- OBJETIVO 1:
Redigite, sem nenhuma alteração, o trecho do texto sobre a pronúncia das vogais no interior paulista que vai de "Mariana Giraldo |" até "do interior paulista.".

- TRECHO FORNECIDO:
-------
Mariana Giraldo |
Pesquisadoras da Unesp de São José do Rio Preto |
[08/08/2012]
Estudo realizado na Unesp de São
José do Rio Preto analisa o comportamento da vogal anterior à sílaba tônica das
palavras quando pronunciadas por falantes do interior paulista.
“Procuro entender quando acontece a variação dessa vogal na fala
e por que essa variação acontece”, resume a doutoranda Márcia Cristina do Carmo,
uma das pesquisadoras.
Sua orientadora, a professora Luciani Ester Tenani, destaca que
esse entendimento, além de contribuições para a produção de materiais para o
ensino de português para estrangeiros, contribui para o aprendizado dos próprios
brasileiros, na medida em que se percebe que as crianças ora escrevem da maneira
como falam, como “piqueno”, “muleque”, ora da maneira que imaginam ser o
correto, como “enfância”, “fogir”.
“Daí a explicação para muitos ‘erros’ ortográficos”, diz
Luciani que, junto com outra orientanda, Marília Reis, publicou um livro sobre o
assunto, disponível gratuitamente em: http://www.culturaacademica.com.br/catalogo-detalhe.asp?ctl_id=202
Um dos fatores que as pesquisadoras identificaram é que, nas
vogais que antecedem uma sílaba tônica, acontece o fenômeno de alçamento
vocálico. Por meio dele, as vogais “e” e “o” são pronunciadas, respectivamente,
como “i” e “u”. Exemplos dessa variação no dialeto do interior paulista são as
palavras “boneca”, que pronunciamos “buneca”, e “menino”, que pronunciamos
“minino”.
-------
Trecho de um conjunto de dados

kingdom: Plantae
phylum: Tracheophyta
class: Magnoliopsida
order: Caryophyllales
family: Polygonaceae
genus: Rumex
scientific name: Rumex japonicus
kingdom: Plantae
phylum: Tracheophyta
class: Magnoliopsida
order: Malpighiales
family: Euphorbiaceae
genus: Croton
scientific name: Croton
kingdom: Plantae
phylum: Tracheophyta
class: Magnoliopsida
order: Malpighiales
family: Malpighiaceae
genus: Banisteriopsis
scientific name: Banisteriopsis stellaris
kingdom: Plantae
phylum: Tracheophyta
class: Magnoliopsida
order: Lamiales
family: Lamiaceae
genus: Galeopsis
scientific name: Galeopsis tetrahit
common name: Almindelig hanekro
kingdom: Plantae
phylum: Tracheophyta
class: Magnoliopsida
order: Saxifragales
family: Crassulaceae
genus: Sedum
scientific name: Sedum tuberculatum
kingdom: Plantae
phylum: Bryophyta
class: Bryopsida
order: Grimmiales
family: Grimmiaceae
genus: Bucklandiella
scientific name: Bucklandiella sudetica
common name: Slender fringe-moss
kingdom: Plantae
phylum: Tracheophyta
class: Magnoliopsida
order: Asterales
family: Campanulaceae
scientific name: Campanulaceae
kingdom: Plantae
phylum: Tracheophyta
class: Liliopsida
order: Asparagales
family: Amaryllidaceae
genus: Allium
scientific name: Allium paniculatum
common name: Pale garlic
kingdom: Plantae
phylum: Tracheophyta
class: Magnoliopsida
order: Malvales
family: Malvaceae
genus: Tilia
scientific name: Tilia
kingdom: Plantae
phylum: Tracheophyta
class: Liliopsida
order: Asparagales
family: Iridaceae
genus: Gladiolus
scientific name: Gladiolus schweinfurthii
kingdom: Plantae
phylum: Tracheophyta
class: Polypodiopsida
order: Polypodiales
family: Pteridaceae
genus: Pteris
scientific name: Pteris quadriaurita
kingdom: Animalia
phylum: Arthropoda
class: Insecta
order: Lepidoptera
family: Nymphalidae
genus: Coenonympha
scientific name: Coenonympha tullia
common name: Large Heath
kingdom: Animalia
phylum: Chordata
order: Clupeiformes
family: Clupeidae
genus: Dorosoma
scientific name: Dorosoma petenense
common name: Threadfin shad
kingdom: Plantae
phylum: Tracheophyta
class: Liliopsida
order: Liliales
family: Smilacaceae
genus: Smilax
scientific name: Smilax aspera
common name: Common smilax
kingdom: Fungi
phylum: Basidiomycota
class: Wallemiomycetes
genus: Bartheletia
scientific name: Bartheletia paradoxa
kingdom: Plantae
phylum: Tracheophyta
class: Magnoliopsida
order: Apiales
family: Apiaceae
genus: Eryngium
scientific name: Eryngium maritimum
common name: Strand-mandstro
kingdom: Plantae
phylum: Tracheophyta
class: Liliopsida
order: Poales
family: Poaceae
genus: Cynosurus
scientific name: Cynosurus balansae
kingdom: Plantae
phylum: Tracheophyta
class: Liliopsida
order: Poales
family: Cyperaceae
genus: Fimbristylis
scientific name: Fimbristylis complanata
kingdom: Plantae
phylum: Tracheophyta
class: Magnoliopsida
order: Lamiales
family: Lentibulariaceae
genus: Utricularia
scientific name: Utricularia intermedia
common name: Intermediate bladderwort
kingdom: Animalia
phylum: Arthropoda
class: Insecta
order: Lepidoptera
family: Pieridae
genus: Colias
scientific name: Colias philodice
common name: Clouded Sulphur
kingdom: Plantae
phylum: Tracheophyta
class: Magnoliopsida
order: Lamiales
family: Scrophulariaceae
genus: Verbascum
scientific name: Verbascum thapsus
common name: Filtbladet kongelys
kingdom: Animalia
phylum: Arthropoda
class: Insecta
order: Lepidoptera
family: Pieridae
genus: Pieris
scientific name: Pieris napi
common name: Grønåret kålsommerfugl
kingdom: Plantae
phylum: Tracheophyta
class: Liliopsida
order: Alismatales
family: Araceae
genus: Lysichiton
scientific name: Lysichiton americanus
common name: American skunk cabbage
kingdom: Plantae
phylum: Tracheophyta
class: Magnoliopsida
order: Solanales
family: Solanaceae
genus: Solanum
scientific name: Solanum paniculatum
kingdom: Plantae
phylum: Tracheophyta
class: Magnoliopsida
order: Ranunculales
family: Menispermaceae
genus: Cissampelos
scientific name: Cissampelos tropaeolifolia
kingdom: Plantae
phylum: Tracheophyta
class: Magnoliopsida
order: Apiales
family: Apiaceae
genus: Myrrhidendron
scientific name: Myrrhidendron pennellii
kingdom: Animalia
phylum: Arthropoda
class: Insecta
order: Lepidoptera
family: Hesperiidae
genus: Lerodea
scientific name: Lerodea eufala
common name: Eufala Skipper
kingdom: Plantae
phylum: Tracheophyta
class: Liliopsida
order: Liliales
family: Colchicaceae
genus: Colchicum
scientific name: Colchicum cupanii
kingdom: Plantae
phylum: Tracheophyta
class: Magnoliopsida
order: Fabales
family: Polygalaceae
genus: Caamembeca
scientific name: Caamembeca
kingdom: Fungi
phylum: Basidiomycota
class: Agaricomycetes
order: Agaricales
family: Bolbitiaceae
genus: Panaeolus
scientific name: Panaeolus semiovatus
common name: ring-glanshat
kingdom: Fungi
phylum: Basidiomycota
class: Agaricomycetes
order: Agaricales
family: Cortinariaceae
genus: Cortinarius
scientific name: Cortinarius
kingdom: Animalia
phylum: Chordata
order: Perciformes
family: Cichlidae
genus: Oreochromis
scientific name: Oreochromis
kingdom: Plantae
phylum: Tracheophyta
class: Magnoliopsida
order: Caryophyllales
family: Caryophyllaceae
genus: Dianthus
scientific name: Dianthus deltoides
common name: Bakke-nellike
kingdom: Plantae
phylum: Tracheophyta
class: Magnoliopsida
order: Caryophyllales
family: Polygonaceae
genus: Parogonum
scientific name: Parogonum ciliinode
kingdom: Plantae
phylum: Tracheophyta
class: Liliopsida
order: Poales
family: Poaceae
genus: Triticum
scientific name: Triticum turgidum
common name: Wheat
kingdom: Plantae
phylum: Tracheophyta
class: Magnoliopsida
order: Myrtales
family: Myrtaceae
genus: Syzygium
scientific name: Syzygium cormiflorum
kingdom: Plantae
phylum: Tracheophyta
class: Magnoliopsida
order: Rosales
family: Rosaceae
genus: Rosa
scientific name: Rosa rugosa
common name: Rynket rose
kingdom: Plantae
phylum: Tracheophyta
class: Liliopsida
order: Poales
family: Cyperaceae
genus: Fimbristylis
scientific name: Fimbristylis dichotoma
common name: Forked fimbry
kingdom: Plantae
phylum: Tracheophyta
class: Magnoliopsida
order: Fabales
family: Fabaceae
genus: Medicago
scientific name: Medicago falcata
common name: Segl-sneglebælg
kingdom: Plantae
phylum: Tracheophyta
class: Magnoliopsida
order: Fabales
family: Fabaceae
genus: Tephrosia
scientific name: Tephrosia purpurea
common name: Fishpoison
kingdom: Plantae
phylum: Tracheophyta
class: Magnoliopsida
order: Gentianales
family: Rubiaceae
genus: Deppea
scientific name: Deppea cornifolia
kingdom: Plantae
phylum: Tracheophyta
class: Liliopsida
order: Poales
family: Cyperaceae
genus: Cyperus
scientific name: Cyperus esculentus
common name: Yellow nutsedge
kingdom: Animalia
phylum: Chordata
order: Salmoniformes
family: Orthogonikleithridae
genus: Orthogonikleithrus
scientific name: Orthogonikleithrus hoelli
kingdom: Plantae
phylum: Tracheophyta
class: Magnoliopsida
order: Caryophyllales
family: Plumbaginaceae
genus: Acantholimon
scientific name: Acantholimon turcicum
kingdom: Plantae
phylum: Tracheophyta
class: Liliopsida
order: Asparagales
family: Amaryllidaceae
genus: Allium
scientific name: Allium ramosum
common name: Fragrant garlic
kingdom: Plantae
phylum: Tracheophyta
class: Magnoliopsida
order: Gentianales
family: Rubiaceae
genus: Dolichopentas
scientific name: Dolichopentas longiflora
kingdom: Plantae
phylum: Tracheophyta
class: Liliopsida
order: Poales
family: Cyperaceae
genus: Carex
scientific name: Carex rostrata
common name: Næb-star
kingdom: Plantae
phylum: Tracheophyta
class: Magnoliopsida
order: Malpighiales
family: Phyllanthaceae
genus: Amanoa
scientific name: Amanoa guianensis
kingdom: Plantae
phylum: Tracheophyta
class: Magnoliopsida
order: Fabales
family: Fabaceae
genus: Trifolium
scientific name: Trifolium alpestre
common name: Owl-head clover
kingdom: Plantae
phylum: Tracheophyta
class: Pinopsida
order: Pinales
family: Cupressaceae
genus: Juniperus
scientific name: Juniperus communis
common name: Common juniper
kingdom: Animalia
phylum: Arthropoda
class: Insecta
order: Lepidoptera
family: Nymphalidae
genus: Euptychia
-------
- OBJETIVO 2:
Repita sem alterações o trecho das entradas que vai do início das entradas até a linha que contém "scientific name: Galeopsis tetrahit", incluindo essa linha.

- SOLUÇÃO DO EXERCÍCIO 1:
Mariana Giraldo |
Pesquisadoras da Unesp de São José do Rio Preto |
[08/08/2012]
Estudo realizado na Unesp de São
José do Rio Preto analisa o comportamento da vogal anterior à sílaba tônica das
palavras quando pronunciadas por falantes do interior paulista.

- SOLUÇÃO DO EXERCÍCIO 2:
kingdom: Plantae
phylum: Tracheophyta
class: Magnoliopsida
order: Caryophyllales
family: Polygonaceae
genus: Rumex
scientific name: Rumex japonicus
kingdom: Plantae
phylum: Tracheophyta
class: Magnoliopsida
order: Malpighiales
family: Euphorbiaceae
genus: Croton
scientific name: Croton
kingdom: Plantae
phylum: Tracheophyta
class: Magnoliopsida
order: Malpighiales
family: Malpighiaceae
genus: Banisteriopsis
scientific name: Banisteriopsis stellaris
kingdom: Plantae
phylum: Tracheophyta
class: Magnoliopsida
order: Lamiales
family: Lamiaceae
genus: Galeopsis
scientific name: Galeopsis tetrahit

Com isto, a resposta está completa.